If you’re reading this indoors, you are sitting under a roof. If you’re reading this outdoors, it sounds like you’re probably not with us in Northeast Wisconsin. Roofs are usually above our heads; often, we don’t even think about them. Here are some of the coolest roofs around the world that are definitely difficult to ignore.

Roofs Around the World

Togo, Africa – Tata-Somba House

Roofs around the world, House of the Tamberma in Togo

Though simple in design, the traditional Tata-Somba houses of the Tammari people in Benin and Togo are elaborate in their utility – providing basement levels for livestock and drying areas for grain on the roof. The thatch coverings provide shade from the sun.

Moscow, Russia – St. Basil’s Cathedral

Roofs around the world, St. Basil's Cathedral in Moscow.

Russia’s beautiful onion domes have become synonymous with the nation’s traditional architecture. The unique roofing element was originally implemented to keep snow from piling up on tent churches and is now said to symbolize a burning candle.

Kathmandu, Nepal – Pagoda


Roofs around the world, Temple in Nepal.


The tiered-eave roofing design of traditional pagodas in Nepal, Japan, China, Vietnam and Southeast Asia is a one-of-a-kind way to construct a tower. Often, the roof of a pagoda is decorated with an elaborate metal finial at its point, which functions as a lightning rod.

Kitzsteinhorn, Austria – Igloo


Roofs around the world, Igloo

A hut made entirely out of snow and ice, igloos work by using the snow as an insulator for the body heat of the persons inside. This domed roof design allows the heat to circulate, producing up to a 50-degree difference in temperature between the inside and outside.

Zhangzhou City, Fujian Province, China

Roofs around the world, Zhangzhou City, Fujian Province, China


Though traditional Chinese architecture is an extremely broad field covering many different building styles and influences, the decorative tiled roofing is almost ubiquitous throughout the historical building scape.

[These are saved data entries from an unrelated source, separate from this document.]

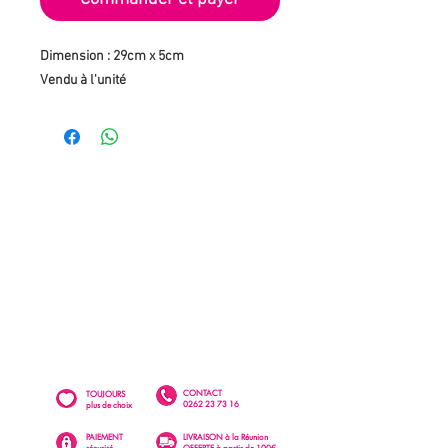
Dimension : 29cm x 5cm
Vendu à l'unité
CONTACT
TOUJOURS
0262 23 73 16
plus de choix
PAIEMENT
LIVRAISON à la Réunion
sécurisé
OFFERTE à partir de 100€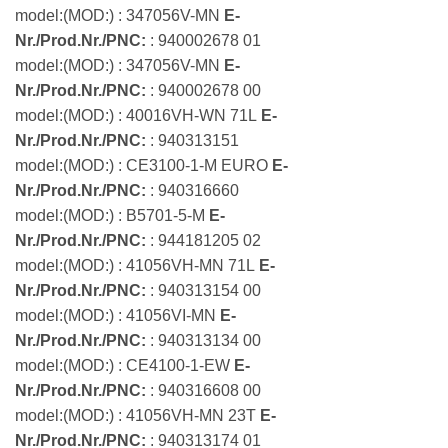
model:(MOD:) : 347056V-MN
E-
Nr./Prod.Nr./PNC:
: 940002678 01
model:(MOD:) : 347056V-MN
E-
Nr./Prod.Nr./PNC:
: 940002678 00
model:(MOD:) : 40016VH-WN 71L
E-
Nr./Prod.Nr./PNC:
: 940313151
model:(MOD:) : CE3100-1-M EURO
E-
Nr./Prod.Nr./PNC:
: 940316660
model:(MOD:) : B5701-5-M
E-
Nr./Prod.Nr./PNC:
: 944181205 02
model:(MOD:) : 41056VH-MN 71L
E-
Nr./Prod.Nr./PNC:
: 940313154 00
model:(MOD:) : 41056VI-MN
E-
Nr./Prod.Nr./PNC:
: 940313134 00
model:(MOD:) : CE4100-1-EW
E-
Nr./Prod.Nr./PNC:
: 940316608 00
model:(MOD:) : 41056VH-MN 23T
E-
Nr./Prod.Nr./PNC:
: 940313174 01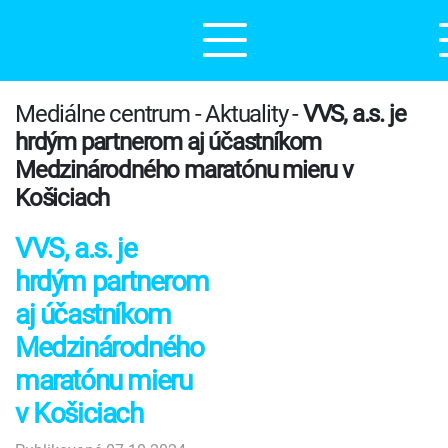
Mediálne centrum - Aktuality -
VVS, a.s. je
hrdým partnerom aj účastníkom
Medzinárodného maratónu mieru v
Košiciach
VVS, a.s. je
hrdým partnerom
aj účastníkom
Medzinárodného
maratónu mieru
v Košiciach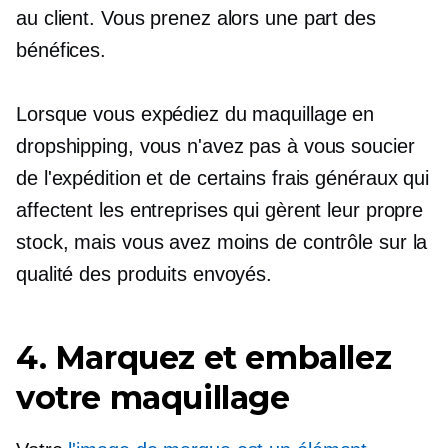
au client. Vous prenez alors une part des
bénéfices.
Lorsque vous expédiez du maquillage en
dropshipping, vous n'avez pas à vous soucier
de l'expédition et de certains frais généraux qui
affectent les entreprises qui gèrent leur propre
stock, mais vous avez moins de contrôle sur la
qualité des produits envoyés.
4. Marquez et emballez
votre maquillage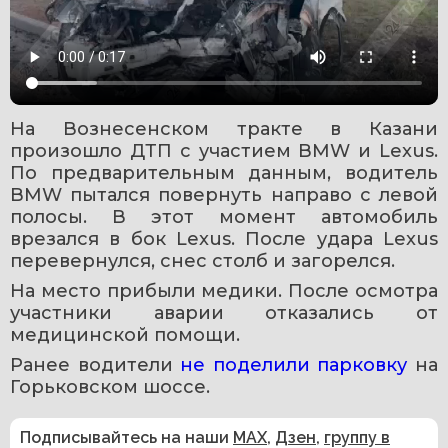
На Вознесенском тракте в Казани 
произошло ДТП с участием BMW и Lexus. 
По предварительным данным, водитель 
BMW пытался повернуть направо с левой 
полосы. В этот момент автомобиль 
врезался в бок Lexus. После удара Lexus 
перевернулся, снес столб и загорелся.
На место прибыли медики. После осмотра 
участники аварии отказались от 
медицинской помощи.
Ранее водители 
не поделили парковку
 на 
Горьковском шоссе.
Подписывайтесь на наши
MAX
,
Дзен
,
группу в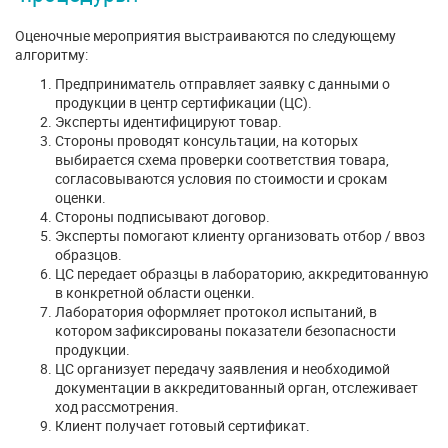
Оценочные мероприятия выстраиваются по следующему
алгоритму:
Предприниматель отправляет заявку с данными о
продукции в центр сертификации (ЦС).
Эксперты идентифицируют товар.
Стороны проводят консультации, на которых
выбирается схема проверки соответствия товара,
согласовываются условия по стоимости и срокам
оценки.
Стороны подписывают договор.
Эксперты помогают клиенту организовать отбор / ввоз
образцов.
ЦС передает образцы в лабораторию, аккредитованную
в конкретной области оценки.
Лаборатория оформляет протокол испытаний, в
котором зафиксированы показатели безопасности
продукции.
ЦС организует передачу заявления и необходимой
документации в аккредитованный орган, отслеживает
ход рассмотрения.
Клиент получает готовый сертификат.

Flashed eaves are common on temples or homes of wealthy people and incorporate decorative figures and murals along the eaves.

Milan, Italy – Duomo Di Milano

Roofs around the world Duomo di Milano Cathedral, Milan


Gothic buildings and cathedrals are recognizable by their buttresses and heavenward-pointed architecture. The use of spires is perhaps the biggest distinction of Gothic roofing. No building exemplifies this better than the Duomo Di Milano in Milan, Italy. Not only is it a perfect example of Gothic architecture, but it holds the award for the most spired building in all of Europe.

West Sumatra, Indonesia – Lareh Sago Halaban House


Roofs around the world, west sumatra indonesia

The term Rumah Gadang is Indonesian for “Big House,” and perhaps there is no more appropriate name for this style, which features dramatic curved roofs with multi-tiered unswept gables.

Samoa – Fale


Roofs around the world, Fale bungalow in Samoa

Traditional Samoan Fale (“House”) features wooden skeletal poles holding a large domed roof. These expansive roofs are constructed from thatch, traditionally woven by Samoan women.

Glaumbaer, Iceland – Turf House

Roofs around the world Glaumbaer Turf House in Iceland

Based on Viking longhouses, the turf houses of Iceland feature grass-covered roofing. The widespread availability of turf at the time of settlement allowed for its utility as a roofing material. They are rare to see nowadays but make up an important part of Iceland’s rich architectural history.

Tamil Nadu, India – The Kanchipuram Kailasanathar Temple

Roofs around the world Vallipuram Alvar Vishnu Temple India


Perhaps the most interesting roofs in the world, Gopurams, are found at the entrance to Hindu temples and serve as massive 3-dimensional murals depicting elements and characters of Hindu mythology. The tallest Gopuram in the world is almost 25 stories high. That’s 100 feet taller than the Statue of Liberty (without her pedestal)!